3 Advisories Published – 06-13-19

Today the DHS NCCIC-ICS published two control system security advisories for products from WAGO and Johnson Controls. They also published a medical device security advisory for products from BD.

WAGO Advisory

This advisory describes three vulnerabilities in the WAGO 852 Industrial Managed Switches. The vulnerability was reported by T. Weber of SEC Consult Vulnerability Lab. WAGO reports that the latest firmware for the affected products mitigate the vulnerabilities. There is no indication that Weber has been provided an opportunity to verify the efficacy of the fix.
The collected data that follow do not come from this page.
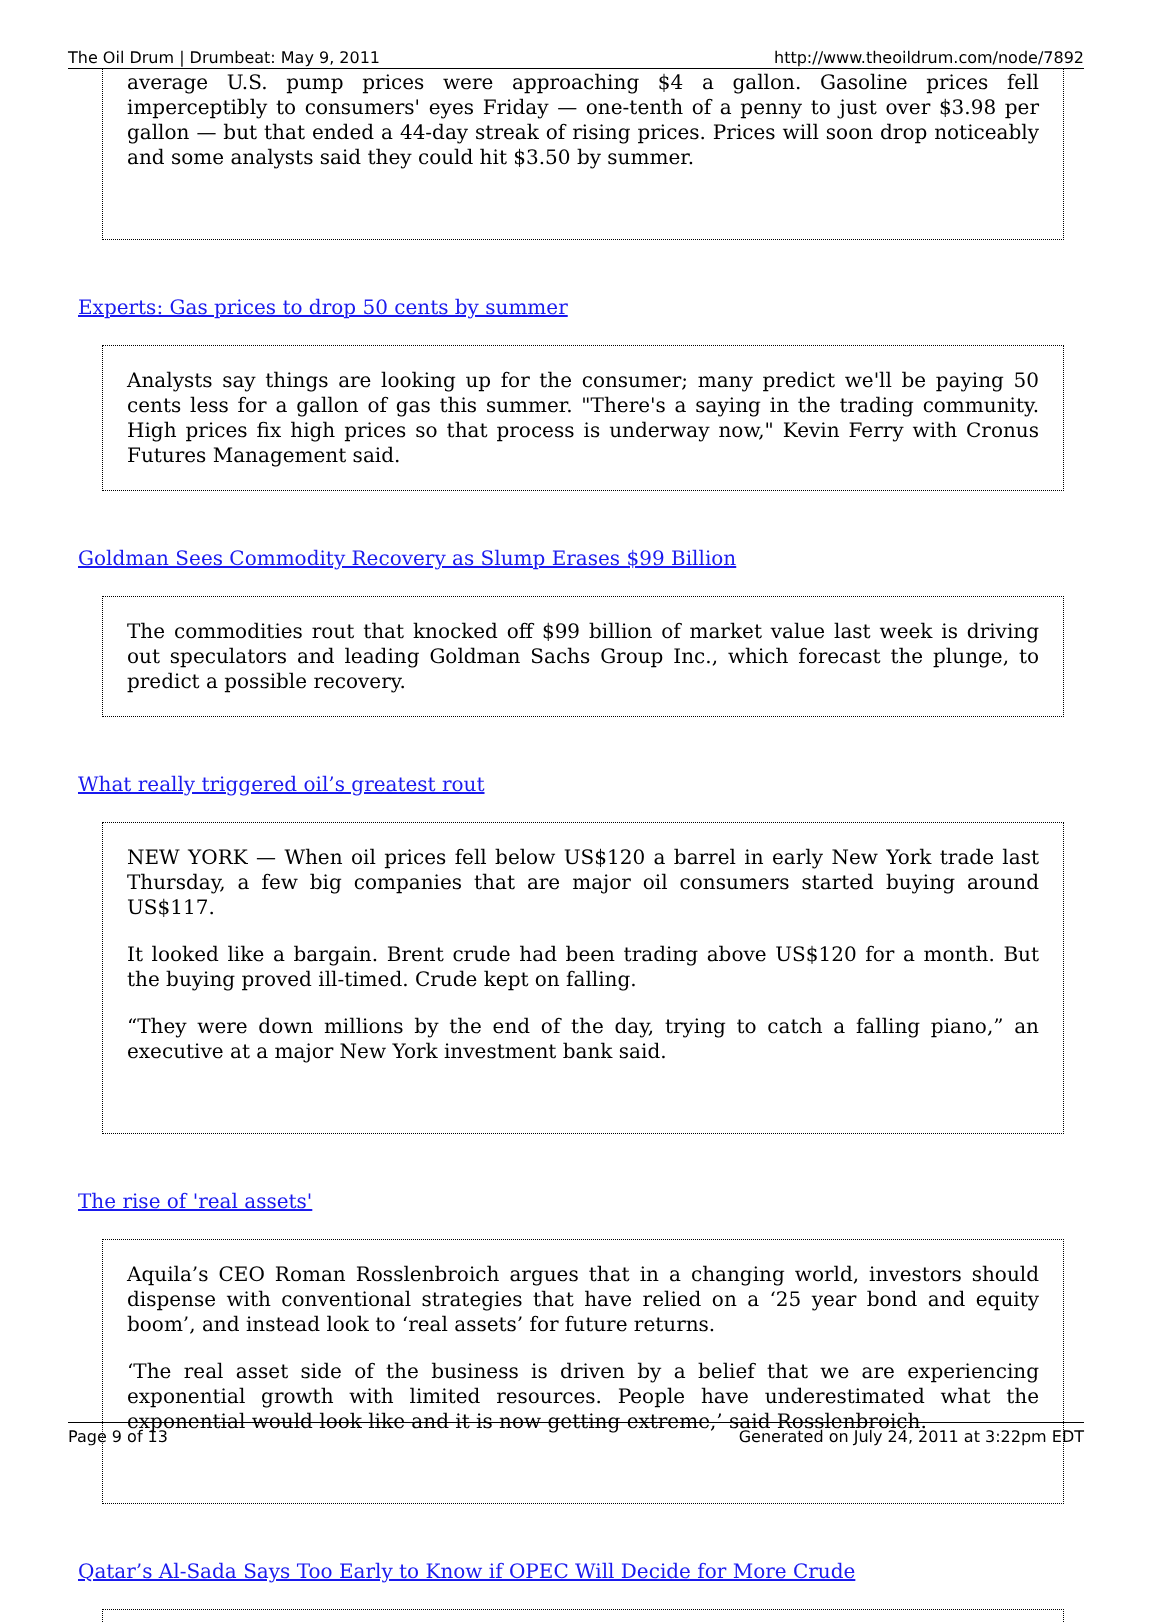The Oil Drum | Drumbeat: May 9, 2011 http://www.theoildrum.com/node/7892
average U.S. pump prices were approaching $4 a gallon. Gasoline prices fell imperceptibly to consumers' eyes Friday — one-tenth of a penny to just over $3.98 per gallon — but that ended a 44-day streak of rising prices. Prices will soon drop noticeably and some analysts said they could hit $3.50 by summer.
Experts: Gas prices to drop 50 cents by summer
Analysts say things are looking up for the consumer; many predict we'll be paying 50 cents less for a gallon of gas this summer. "There's a saying in the trading community. High prices fix high prices so that process is underway now," Kevin Ferry with Cronus Futures Management said.
Goldman Sees Commodity Recovery as Slump Erases $99 Billion
The commodities rout that knocked off $99 billion of market value last week is driving out speculators and leading Goldman Sachs Group Inc., which forecast the plunge, to predict a possible recovery.
What really triggered oil’s greatest rout
NEW YORK — When oil prices fell below US$120 a barrel in early New York trade last Thursday, a few big companies that are major oil consumers started buying around US$117.
It looked like a bargain. Brent crude had been trading above US$120 for a month. But the buying proved ill-timed. Crude kept on falling.
“They were down millions by the end of the day, trying to catch a falling piano,” an executive at a major New York investment bank said.
The rise of 'real assets'
Aquila’s CEO Roman Rosslenbroich argues that in a changing world, investors should dispense with conventional strategies that have relied on a ‘25 year bond and equity boom’, and instead look to ‘real assets’ for future returns.
‘The real asset side of the business is driven by a belief that we are experiencing exponential growth with limited resources. People have underestimated what the exponential would look like and it is now getting extreme,’ said Rosslenbroich.
Qatar’s Al-Sada Says Too Early to Know if OPEC Will Decide for More Crude
Page 9 of 13 Generated on July 24, 2011 at 3:22pm EDT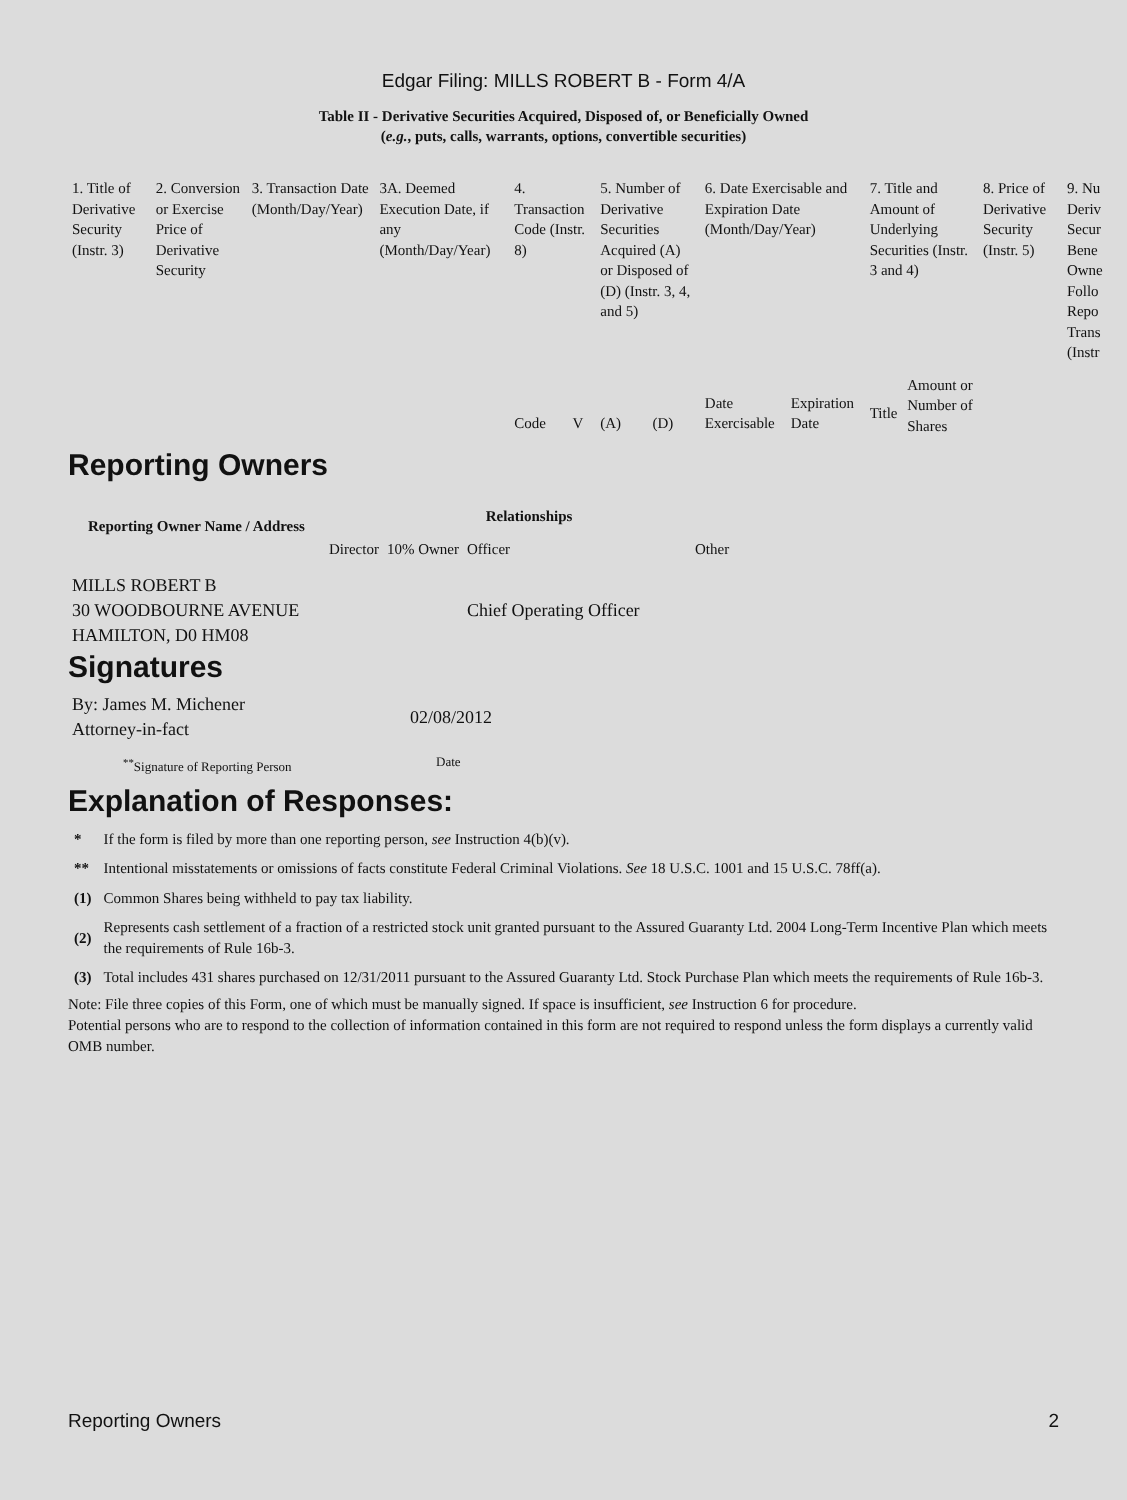Edgar Filing: MILLS ROBERT B - Form 4/A
Table II - Derivative Securities Acquired, Disposed of, or Beneficially Owned
(e.g., puts, calls, warrants, options, convertible securities)
| 1. Title of Derivative Security (Instr. 3) | 2. Conversion or Exercise Price of Derivative Security | 3. Transaction Date (Month/Day/Year) | 3A. Deemed Execution Date, if any (Month/Day/Year) | 4. Transaction Code (Instr. 8) | | 5. Number of Derivative Securities Acquired (A) or Disposed of (D) (Instr. 3, 4, and 5) | | 6. Date Exercisable and Expiration Date (Month/Day/Year) | | 7. Title and Amount of Underlying Securities (Instr. 3 and 4) | | 8. Price of Derivative Security (Instr. 5) | 9. Nu Deriv Secur Bene Owne Follo Repo Trans (Instr |
| | | | | Code | V | (A) | (D) | Date Exercisable | Expiration Date | Title | Amount or Number of Shares | | |
Reporting Owners
| Reporting Owner Name / Address | Relationships | | | |
| --- | --- | --- | --- | --- |
| | Director | 10% Owner | Officer | Other |
| MILLS ROBERT B 30 WOODBOURNE AVENUE HAMILTON, D0 HM08 | | | Chief Operating Officer | |
Signatures
| By: James M. Michener Attorney-in-fact | 02/08/2012 |
| <sup>**</sup> Signature of Reporting Person | Date |
Explanation of Responses:
| * | If the form is filed by more than one reporting person, see Instruction 4(b)(v). |
| ** | Intentional misstatements or omissions of facts constitute Federal Criminal Violations. See 18 U.S.C. 1001 and 15 U.S.C. 78ff(a). |
| (1) | Common Shares being withheld to pay tax liability. |
| (2) | Represents cash settlement of a fraction of a restricted stock unit granted pursuant to the Assured Guaranty Ltd. 2004 Long-Term Incentive Plan which meets the requirements of Rule 16b-3. |
| (3) | Total includes 431 shares purchased on 12/31/2011 pursuant to the Assured Guaranty Ltd. Stock Purchase Plan which meets the requirements of Rule 16b-3. |
Note: File three copies of this Form, one of which must be manually signed. If space is insufficient, see Instruction 6 for procedure.
Potential persons who are to respond to the collection of information contained in this form are not required to respond unless the form displays a currently valid OMB number.
Reporting Owners 2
The three reported vulnerabilities are:

• Use of hard-coded credentials - CVE-2019-12550;

• Use of hard-coded cryptographic key - CVE-2019-12549;

• Use of components with known vulnerabilities

Note: The CERT VDE advisory lists the following component vulnerabilities:

• BusyBox (v 1.12.0) - CVE-2013-1813, CVE-2016-2148, CVE-2016-6301, CVE-2011-2716, CVE-2011-5325, CVE-2015-9261, CVE-2016-2147, CVE-2017-16544 etc.; and

• GNU glibc (v 2.8) - CVE-2010-0296, CVE-2010-3856, CVE-2012-4412, CVE-2014-4043, CVE-2014-9402, CVE-2014-9761, CVE-2014-9984, CVE-2015-14 etc.

NCCIC-ICS reports that a relatively low-skilled attacker could remotely exploit the vulnerabilities to allow a compromise of the managed switch, resulting in disruption of communication, and root access to the operating system. The SEC Consult report includes proof of concept code for the first two vulnerabilities.

Johnson Controls Advisory

This advisory describes an improper authorization vulnerability in the Johnson Controls exacqVision Enterprise System Manager. The vulnerability was reported by @bzyo_. Johnson Controls reports that the latest version mitigates the vulnerability. There is no indication that @bzyo_ has been provided an opportunity to verify the efficacy of the fix.

NCCIC-ICS reports that an uncharacterized attacker with uncharacterized access could exploit the vulnerability to allow malicious code execution.

BD Advisory

This advisory describes two vulnerabilities in the BD Alaris Gateway Workstation. The vulnerability was reported by Elad Luz of CyberMDX. BD reports that the latest firmware mitigates the first vulnerability and provides generic mitigations for the second. The is no indication that Luz has been provided an opportunity to verify the efficacy of the fix.

The two reported vulnerabilities are:

• Improper access control - CVE-2019-10962; and

• Unrestricted upload of file with dangerous type - CVE-2019-10959

NCCIC-ICS reports that a relatively low-skilled attacker could remotely exploit the vulnerability to allow an attacker to view and edit device status and configuration details as well as cause devices to become unavailable.